Corsten: Stiftungen sind in der Regel Ausdruck dafür, dass auch finanzstarke Akteure in einer Region bereit sind, einen Teil ihres Vermögens sozialen Projekten zur Verfügung zu stellen. Inwiefern soziale Projekte, die aus Stiftungen entstehen, dann weitere Akteure aus der Region zu freiwilligen Aktivitäten motivieren, hängt von der Passung der Inhalte zum Charakter und den Bedürfnissen einer Region ab, auch von den Strukturen, die dort existieren. Wie arbeiten (neue) Stiftungen mit Verbänden, Vereinen und Bürgerinitiativen zusammen? Erkennen Sie Trends oder stützen sie Projekte, die zwar äußerlich renommiert scheinen, aber letztlich doch eher „Auslaufmodelle“ sind? Wichtig ist das kulturelle Verständnis und Selbstbild einer Region. Wie verstehen sich die Förderer und Stifter als Bürger? Mit welchen Traditionen, kulturellen und sozialen Entwicklungen sehen sie sich verbunden? Wie nah sind sie den aktuellen Prozessen?
- Was sagt die Stiftungsdichte über das Engagement von Bürgern aus? In großen Städten wie Hannover kommen auf 100.000 Einwohner 58 Stiftungen, in Olden-burg 64– in Dresden nur 20. Welche regionalen Entwicklungen stellen sie fest?
Corsten: Genau das ist die Frage, die sich oben schon andeutete. Ist die Stiftungsdichte nur ein Ausdruck des ökonomischen Kapitals, das in einer Region für soziale Projekte aufgebracht werden kann oder zeigt sie, dass durch Stiftungen unterstützte Projekte auch an die kulturellen Entwicklungen einer Region anknüpfen und diese fördern können? Liegen deshalb automatisch „reiche“ Städte vorne in der Stiftungsdichte? Deckt sich die Stiftungsdichte etwa mit der Vereinsdichte einer Stadt? Dann müsste Göttingen weiter oben liegen. Der Schlüssel liegt in einer Wechselbeziehung. Die Region muss finanzstarke Akteure motivieren, sich an den lokalen Projekten zu beteiligen, umgekehrt bedarf es bei den Stiftern Akteure, die sich mit dem Verständnis der Region zu identifizieren vermögen.
- Sie erarbeiten derzeit mit Wissenschaftlern aus Jena „sozialmoralische Landkarten“. Was haben Sie herausgefunden?
Corsten: Mit den sozialmoralischen Landkarten wollen wir – das sind neben mir noch Prof. Hartmut Rosa, Dr. Michael Beetz und Torsten Winkler – erfassen, wie Menschen ihr Verhältnis zur Welt herstellen und erfahren. Ob sie sich eher als „in die Welt geworfen“ oder „von der Welt getragen“ ansehen. Es geht um die Frage, ob Menschen das Gefühl haben, dass sie Rückmeldungen erfahren, wenn sie etwas unternehmen. Zum Beispiel, wenn sie sich engagieren wollen. Dann macht es einen Unterschied, ob ich das Gefühl habe, dass die Welt um mich herum, sich gleichgültig verhält. Oder ob ich zuversichtlich bin, dass mein Tun etwas bewirkt. Menschen, die ein Resonanzgefühl zur Welt ausgebildet haben, sind eher motiviert, Aufgaben zu übernehmen, etwas für andere zu tun, usf.

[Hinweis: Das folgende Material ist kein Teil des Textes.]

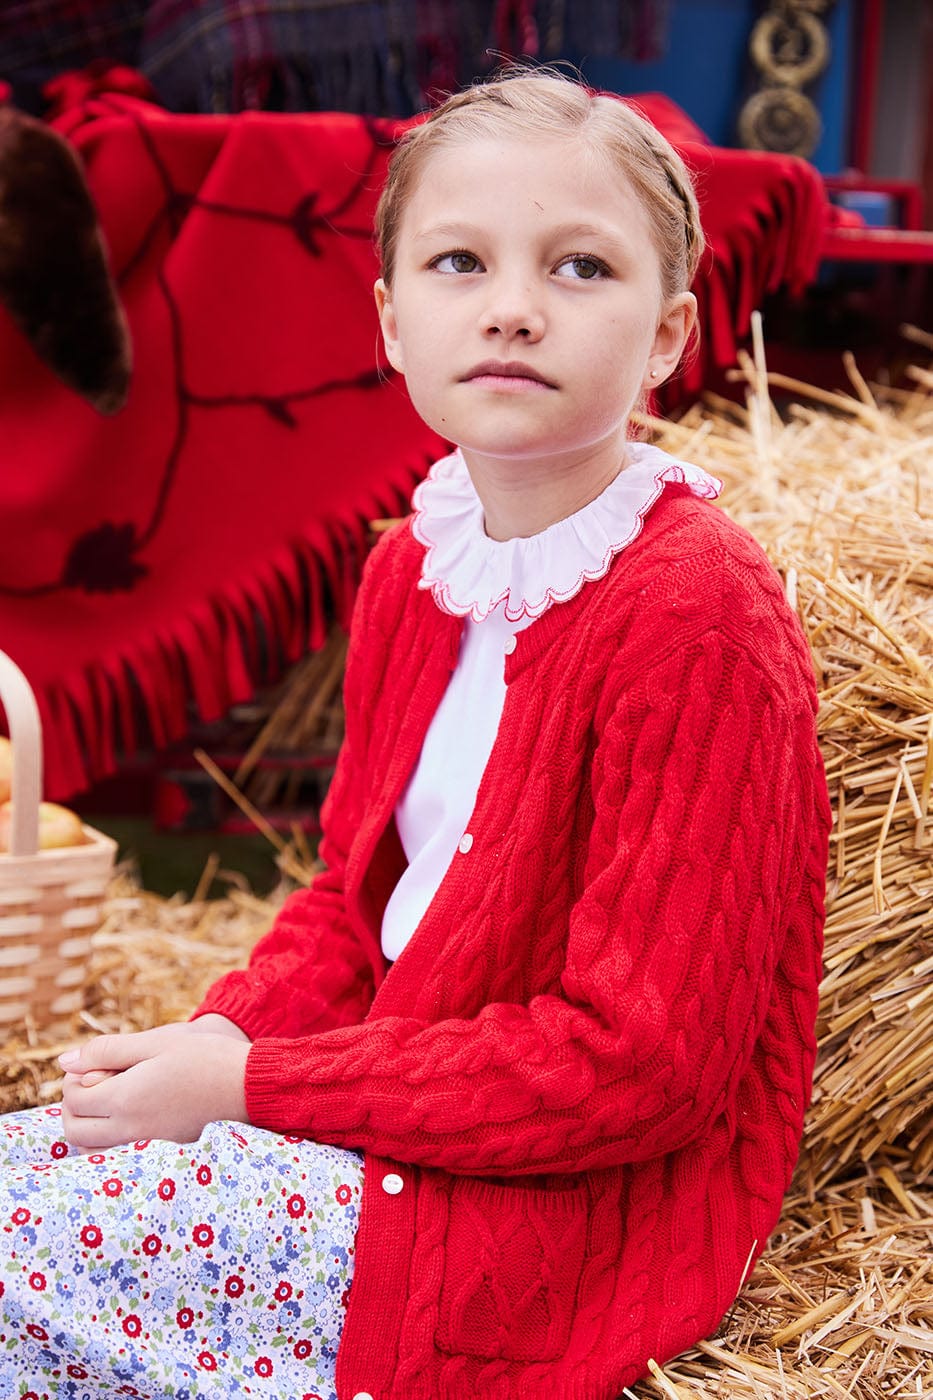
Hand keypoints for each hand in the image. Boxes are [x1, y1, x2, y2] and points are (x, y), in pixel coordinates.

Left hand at [59, 1022, 250, 1149]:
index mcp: (125, 1098)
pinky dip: (108, 1140)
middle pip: (74, 1130)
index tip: (93, 1065)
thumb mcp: (156, 1041)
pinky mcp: (161, 1154)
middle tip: (94, 1082)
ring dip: (88, 1125)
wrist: (249, 1086)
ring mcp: (146, 1147)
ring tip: (109, 1099)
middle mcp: (130, 1130)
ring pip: (92, 1149)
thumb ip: (106, 1051)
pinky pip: (117, 1156)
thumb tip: (64, 1062)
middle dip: (73, 1106)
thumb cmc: (205, 1057)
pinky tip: (129, 1116)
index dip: (74, 1079)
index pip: (73, 1099)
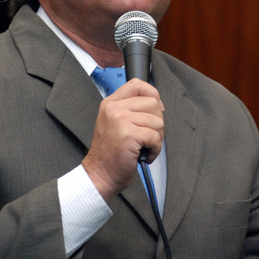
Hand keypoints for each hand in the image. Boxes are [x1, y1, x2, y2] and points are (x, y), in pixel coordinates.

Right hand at [82, 78, 164, 201]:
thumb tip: (158, 103)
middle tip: (148, 137)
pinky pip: (155, 137)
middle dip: (157, 122)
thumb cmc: (111, 153)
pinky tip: (145, 155)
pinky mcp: (129, 135)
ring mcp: (121, 120)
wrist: (100, 174)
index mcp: (111, 103)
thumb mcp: (115, 123)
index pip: (137, 84)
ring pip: (157, 121)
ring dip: (157, 138)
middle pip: (153, 103)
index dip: (152, 95)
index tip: (154, 110)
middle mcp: (114, 108)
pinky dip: (155, 150)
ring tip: (145, 147)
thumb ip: (131, 109)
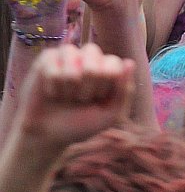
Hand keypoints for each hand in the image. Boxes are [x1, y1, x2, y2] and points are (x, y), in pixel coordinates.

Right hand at [14, 43, 133, 151]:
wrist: (49, 136)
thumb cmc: (83, 124)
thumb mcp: (110, 115)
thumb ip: (124, 91)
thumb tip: (129, 62)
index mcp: (110, 67)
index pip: (114, 65)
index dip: (105, 86)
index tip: (98, 99)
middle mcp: (91, 58)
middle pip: (93, 59)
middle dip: (86, 86)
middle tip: (81, 98)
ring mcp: (70, 56)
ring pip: (72, 56)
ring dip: (68, 84)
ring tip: (67, 95)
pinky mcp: (47, 59)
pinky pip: (52, 65)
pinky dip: (52, 85)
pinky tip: (52, 92)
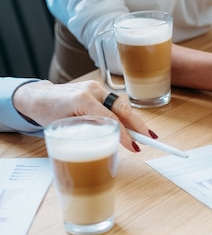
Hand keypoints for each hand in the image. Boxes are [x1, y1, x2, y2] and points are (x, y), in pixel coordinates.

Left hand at [12, 80, 151, 151]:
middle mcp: (92, 90)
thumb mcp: (64, 126)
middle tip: (151, 138)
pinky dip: (124, 115)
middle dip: (138, 124)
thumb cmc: (46, 112)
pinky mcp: (98, 89)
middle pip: (122, 107)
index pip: (110, 118)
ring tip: (144, 134)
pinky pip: (115, 103)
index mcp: (82, 99)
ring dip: (133, 120)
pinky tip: (131, 126)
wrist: (37, 97)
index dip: (124, 134)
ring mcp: (96, 88)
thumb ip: (87, 130)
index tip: (134, 146)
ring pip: (121, 105)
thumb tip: (109, 140)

- Engagement im Studium – wie steht es um die Engagement-Bereitschaft (und-Ausübung) der jungen Generation?
Corsten: Das Engagement der Studierenden ist laut Daten des Freiwilligensurveys zwischen 1999 und 2009 leicht gestiegen, von 40 auf 43%. Bei den älteren Studierenden (25 bis 29 Jahre) hat es deutlich zugenommen – von 36 auf 47%. Es wäre somit denkbar, dass die Studierenden in der Bachelorphase etwas weniger dazu neigen, ein Engagement auszuüben – immerhin sind es auch hier noch 40% im Jahr 2009. Außerdem zeigt sich ein Bildungseffekt: Gleichaltrige Jugendliche mit Berufsausbildung und in Erwerbstätigkeit engagieren sich nur zu ungefähr dreißig Prozent – auch Gymnasiasten im Alter 14 bis 19 engagieren sich mit über 40% deutlich stärker als Hauptschüler und Mittelschüler (unter 30%).